-- start of Passage provided --

Administrative shake-up for Eastern-rite church in India

Vatican approves bishops' changes after a turbulent period for the Syro-Malabar Church
Administrative shake-up for Eastern-rite church in India

The synod of bishops of the Eastern-rite Syro-Malabar Church holds a session at the Church's headquarters near Kochi. The Aug. 19-30 synod established a new system of administration for the church. (Photo supplied)

ucanews.com reporter, Kochi
India
September 3, 2019
The Vatican has approved a new administrative system for India’s Syro-Malabar Church to ease the difficulties of its major archbishop in running his archdiocese and the second largest Eastern-rite church.

The new system approved by the Vatican on Aug. 30 separates the administration of the Kerala-based church and Ernakulam-Angamaly Archdiocese, the seat of Cardinal George Alencherry, the Church’s head and major archbishop.

The Syro-Malabar bishops’ synod that met from Aug. 19-30 decided on the new system in view of the “practical difficulties of the major archbishop to handle his dual responsibilities.”

The synod has been considering changes to the system since 2007, said an official communication from the synod.

The Vatican’s Congregation for Oriental Churches sent a letter saying Pope Francis was informed “in detail of the decisions adopted by the synod.”

-- end of Passage provided --

**Exercise instructions**
**1.** Say whether each statement agrees with the Syro-Malabar Church article, answering yes or no and quoting the words that decide it: (a) The Vatican approved the new system on Aug. 30. (b) The synod began considering changes to the system in 2015. (c) The Congregation for Oriental Churches said Pope Francis had been told about the synod's decisions.
**2.** Quote the Syro-Malabar Church article word for word, starting with "Vatican approves bishops'" and going on through "and major archbishop.".
**3.** Continue the article on the Syro-Malabar Church's administrative changes from where it stops.
The listing that comes next is separate material and has nothing to do with the Syro-Malabar Church article.

-- start of Supplied information --

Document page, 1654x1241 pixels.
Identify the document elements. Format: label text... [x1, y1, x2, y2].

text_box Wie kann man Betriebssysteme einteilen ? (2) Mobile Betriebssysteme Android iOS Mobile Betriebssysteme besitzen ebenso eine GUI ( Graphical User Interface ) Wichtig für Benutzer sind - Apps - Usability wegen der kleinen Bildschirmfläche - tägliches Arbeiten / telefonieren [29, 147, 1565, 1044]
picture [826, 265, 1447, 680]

-- end of Supplied information --

**Solved problems**
**1.**
(a) Yes: "The new system approved by the Vatican on Aug. 30"
(b) No: "The synod has been considering changes to the system since 2007"
(c) Yes: "Pope Francis was informed “in detail of the decisions adopted by the synod.”"

**2.**
Vatican approves bishops' changes after a turbulent period for the Syro-Malabar Church
Administrative shake-up for Eastern-rite church in India

The synod of bishops of the Eastern-rite Syro-Malabar Church holds a session at the Church's headquarters near Kochi. The Aug. 19-30 synod established a new system of administration for the church. (Photo supplied)

ucanews.com reporter, Kochi
India
September 3, 2019
The Vatican has approved a new administrative system for India’s Syro-Malabar Church to ease the difficulties of its major archbishop in running his archdiocese and the second largest Eastern-rite church.

The new system approved by the Vatican on Aug. 30 separates the administration of the Kerala-based church and Ernakulam-Angamaly Archdiocese, the seat of Cardinal George Alencherry, the Church’s head and major archbishop.

**3.**
The pope has mandated the Oriental Congregation to communicate his approval for the new system and new appointments, said the letter from Cardinal Leonardo Sandri, the prefect of the congregation.

Bishop Antony Kariyil of Mandya, the secretary of the synod, was elected to the new office of major archiepiscopal vicar for Ernakulam-Angamaly Archdiocese.

Public protests and rebellion

The new system follows a turbulent period after most of the archdiocese’s 450 priests and laypeople accused Cardinal Alencherry of being involved in land deals that incurred a loss of US$10 million to the archdiocese.

Public protests and rebellion forced the Vatican to remove the cardinal from administrative responsibilities of the archdiocese and appoint Bishop Jacob Manathodath of Palghat as apostolic administrator in June 2018, asking him to study the issues and report the results confidentially to the Vatican.

In June this year, Bishop Manathodath was relieved of the administrative role a month after he submitted his report to the Vatican. The Vatican reinstated the cardinal, who announced that the Vatican had removed two of his auxiliary bishops.

Priests continued to protest publicly, forcing senior bishops to promise to find solutions to outstanding issues in the August synod.

The synod appointed Bishop Sebastian Adayanthrath, who was removed as an auxiliary, as bishop of Mandya, the diocese that fell vacant with the transfer of Bishop Kariyil.

Bishop Jose Puthenveettil, the other removed auxiliary, was named auxiliary bishop of Faridabad, based in the national capital New Delhi.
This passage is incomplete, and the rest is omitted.